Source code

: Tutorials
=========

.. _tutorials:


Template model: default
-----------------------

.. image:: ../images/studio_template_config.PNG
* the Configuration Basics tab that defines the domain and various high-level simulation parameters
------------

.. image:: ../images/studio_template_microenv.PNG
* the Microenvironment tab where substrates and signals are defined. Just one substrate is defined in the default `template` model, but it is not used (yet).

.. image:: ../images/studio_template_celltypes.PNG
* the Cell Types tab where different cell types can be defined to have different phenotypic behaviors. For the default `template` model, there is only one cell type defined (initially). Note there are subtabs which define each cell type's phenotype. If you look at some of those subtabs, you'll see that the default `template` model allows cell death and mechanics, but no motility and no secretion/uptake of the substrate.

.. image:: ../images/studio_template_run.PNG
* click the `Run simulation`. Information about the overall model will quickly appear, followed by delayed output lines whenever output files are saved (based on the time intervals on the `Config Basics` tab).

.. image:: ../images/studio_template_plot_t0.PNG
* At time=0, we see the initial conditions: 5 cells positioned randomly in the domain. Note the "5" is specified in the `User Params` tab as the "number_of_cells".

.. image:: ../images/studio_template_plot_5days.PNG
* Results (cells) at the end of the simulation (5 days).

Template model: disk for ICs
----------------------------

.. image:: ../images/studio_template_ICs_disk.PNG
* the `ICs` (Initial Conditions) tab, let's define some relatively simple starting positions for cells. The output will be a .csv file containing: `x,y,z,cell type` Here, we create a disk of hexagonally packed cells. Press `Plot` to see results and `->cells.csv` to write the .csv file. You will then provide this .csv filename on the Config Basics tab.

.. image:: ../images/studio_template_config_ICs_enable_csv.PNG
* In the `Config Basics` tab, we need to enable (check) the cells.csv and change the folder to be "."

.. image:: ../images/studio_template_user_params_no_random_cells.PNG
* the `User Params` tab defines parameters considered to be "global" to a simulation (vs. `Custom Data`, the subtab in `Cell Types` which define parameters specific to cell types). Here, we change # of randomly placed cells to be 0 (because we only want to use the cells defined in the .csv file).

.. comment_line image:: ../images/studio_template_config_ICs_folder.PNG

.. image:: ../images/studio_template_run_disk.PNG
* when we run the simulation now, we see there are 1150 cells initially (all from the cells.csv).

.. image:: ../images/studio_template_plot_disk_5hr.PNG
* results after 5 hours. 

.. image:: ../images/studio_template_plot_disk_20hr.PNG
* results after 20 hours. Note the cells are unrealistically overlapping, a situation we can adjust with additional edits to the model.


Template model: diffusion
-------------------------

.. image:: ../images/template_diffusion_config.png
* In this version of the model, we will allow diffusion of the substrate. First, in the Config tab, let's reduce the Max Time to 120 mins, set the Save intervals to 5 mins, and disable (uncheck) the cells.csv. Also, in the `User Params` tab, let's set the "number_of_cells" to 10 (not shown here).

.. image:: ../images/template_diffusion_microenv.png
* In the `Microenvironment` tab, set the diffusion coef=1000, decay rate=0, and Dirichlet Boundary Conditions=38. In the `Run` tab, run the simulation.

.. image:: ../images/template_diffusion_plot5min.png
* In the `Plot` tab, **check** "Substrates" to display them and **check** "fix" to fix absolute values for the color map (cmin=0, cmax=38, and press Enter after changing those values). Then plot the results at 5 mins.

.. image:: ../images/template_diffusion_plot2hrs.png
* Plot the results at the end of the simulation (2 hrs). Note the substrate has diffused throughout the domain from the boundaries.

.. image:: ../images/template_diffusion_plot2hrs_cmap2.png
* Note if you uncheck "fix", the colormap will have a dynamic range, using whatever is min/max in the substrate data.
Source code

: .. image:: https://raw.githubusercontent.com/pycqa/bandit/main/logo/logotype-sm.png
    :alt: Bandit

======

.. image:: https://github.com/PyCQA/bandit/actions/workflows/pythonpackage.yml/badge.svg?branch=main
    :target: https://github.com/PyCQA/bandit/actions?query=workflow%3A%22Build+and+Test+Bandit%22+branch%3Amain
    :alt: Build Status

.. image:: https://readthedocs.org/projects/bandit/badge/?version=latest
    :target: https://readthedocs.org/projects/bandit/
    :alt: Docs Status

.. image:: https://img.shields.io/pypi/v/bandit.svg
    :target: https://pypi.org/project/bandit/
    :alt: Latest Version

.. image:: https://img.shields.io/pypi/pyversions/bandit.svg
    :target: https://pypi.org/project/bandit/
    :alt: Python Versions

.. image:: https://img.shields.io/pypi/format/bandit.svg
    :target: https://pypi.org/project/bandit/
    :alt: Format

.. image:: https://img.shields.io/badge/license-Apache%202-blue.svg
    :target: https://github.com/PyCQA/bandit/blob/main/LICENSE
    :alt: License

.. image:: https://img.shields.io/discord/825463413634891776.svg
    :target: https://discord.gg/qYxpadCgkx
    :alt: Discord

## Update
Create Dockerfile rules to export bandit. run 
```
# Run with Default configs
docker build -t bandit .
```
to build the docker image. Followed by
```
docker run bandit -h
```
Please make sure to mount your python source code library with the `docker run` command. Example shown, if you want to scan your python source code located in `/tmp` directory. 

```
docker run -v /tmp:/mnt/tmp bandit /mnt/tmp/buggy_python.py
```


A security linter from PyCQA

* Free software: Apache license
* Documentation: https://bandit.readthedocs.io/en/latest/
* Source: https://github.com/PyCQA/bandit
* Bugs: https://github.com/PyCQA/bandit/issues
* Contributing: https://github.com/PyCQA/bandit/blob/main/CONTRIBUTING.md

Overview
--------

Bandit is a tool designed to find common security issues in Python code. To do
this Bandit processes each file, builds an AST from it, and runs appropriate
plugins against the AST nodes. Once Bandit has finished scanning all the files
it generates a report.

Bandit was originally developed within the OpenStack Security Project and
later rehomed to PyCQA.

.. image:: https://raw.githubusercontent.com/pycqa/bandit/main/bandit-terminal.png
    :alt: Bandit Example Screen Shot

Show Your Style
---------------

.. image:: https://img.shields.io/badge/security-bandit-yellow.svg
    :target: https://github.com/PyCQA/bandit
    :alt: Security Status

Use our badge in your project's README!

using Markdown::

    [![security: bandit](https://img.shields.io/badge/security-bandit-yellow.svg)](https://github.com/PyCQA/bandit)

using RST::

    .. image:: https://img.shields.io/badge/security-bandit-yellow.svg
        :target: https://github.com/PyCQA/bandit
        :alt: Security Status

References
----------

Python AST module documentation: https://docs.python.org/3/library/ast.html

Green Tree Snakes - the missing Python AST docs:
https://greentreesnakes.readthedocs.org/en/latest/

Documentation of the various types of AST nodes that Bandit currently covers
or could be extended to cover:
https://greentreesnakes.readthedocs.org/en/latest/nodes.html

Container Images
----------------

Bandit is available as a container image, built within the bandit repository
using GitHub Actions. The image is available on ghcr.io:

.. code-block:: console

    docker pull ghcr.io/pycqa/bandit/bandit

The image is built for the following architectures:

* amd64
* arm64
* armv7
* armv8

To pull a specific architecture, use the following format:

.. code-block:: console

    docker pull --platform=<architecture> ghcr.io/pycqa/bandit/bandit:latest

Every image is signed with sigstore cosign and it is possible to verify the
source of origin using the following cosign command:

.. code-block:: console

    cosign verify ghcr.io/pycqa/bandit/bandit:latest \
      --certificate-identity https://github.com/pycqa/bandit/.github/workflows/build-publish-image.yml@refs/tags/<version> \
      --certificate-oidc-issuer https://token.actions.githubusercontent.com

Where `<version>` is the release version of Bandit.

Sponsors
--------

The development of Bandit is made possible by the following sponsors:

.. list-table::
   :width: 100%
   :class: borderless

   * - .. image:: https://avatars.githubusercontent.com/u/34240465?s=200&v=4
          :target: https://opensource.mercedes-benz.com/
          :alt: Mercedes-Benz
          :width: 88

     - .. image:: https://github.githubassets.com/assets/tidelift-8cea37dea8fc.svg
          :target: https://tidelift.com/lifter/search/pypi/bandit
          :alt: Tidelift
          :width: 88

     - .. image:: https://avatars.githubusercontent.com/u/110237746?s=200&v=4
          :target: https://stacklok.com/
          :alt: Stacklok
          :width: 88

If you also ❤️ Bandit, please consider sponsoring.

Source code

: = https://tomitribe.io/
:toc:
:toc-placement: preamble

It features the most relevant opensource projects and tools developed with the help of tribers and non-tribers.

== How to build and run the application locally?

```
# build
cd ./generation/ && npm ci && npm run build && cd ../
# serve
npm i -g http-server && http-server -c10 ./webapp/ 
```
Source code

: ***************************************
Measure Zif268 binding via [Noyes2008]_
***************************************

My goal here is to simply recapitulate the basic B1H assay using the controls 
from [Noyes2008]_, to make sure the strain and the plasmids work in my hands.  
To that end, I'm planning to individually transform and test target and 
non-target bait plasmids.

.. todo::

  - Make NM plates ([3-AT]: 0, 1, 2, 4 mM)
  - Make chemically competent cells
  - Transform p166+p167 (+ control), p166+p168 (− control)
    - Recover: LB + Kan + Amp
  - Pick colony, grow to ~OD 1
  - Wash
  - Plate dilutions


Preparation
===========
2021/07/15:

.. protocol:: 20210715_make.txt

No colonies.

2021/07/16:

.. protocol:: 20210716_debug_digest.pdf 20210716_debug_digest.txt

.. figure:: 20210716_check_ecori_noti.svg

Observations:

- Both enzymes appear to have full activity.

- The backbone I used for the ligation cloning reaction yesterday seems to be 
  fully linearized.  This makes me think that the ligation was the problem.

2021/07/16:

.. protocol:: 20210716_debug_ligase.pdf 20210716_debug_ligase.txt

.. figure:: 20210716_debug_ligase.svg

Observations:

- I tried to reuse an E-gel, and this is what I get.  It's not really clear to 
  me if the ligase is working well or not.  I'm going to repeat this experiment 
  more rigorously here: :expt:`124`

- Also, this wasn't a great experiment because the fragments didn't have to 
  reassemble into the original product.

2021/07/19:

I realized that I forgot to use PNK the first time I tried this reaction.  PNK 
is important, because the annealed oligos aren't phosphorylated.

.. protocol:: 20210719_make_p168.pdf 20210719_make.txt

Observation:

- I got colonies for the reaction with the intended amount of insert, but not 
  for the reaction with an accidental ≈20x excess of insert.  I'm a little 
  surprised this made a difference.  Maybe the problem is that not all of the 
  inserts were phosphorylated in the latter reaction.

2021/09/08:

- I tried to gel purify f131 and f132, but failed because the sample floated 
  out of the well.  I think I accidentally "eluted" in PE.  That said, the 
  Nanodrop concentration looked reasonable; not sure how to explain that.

**YOUR GOAL**
Retype only the stretch of lines above starting at the one with "Config Basics tab." and stopping at the one with "the .csv file).", exactly as written, with both kept.

**TASK RESULT**
* the `ICs` (Initial Conditions) tab, let's define some relatively simple starting positions for cells. The output will be a .csv file containing: `x,y,z,cell type` Here, we create a disk of hexagonally packed cells. Press `Plot` to see results and `->cells.csv` to write the .csv file. You will then provide this .csv filename on the Config Basics tab.

.. image:: ../images/studio_template_config_ICs_enable_csv.PNG
* In the `Config Basics` tab, we need to enable (check) the cells.csv and change the folder to be "."

.. image:: ../images/studio_template_user_params_no_random_cells.PNG
* the `User Params` tab defines parameters considered to be "global" to a simulation (vs. `Custom Data`, the subtab in `Cell Types` which define parameters specific to cell types). Here, we change # of randomly placed cells to be 0 (because we only want to use the cells defined in the .csv file).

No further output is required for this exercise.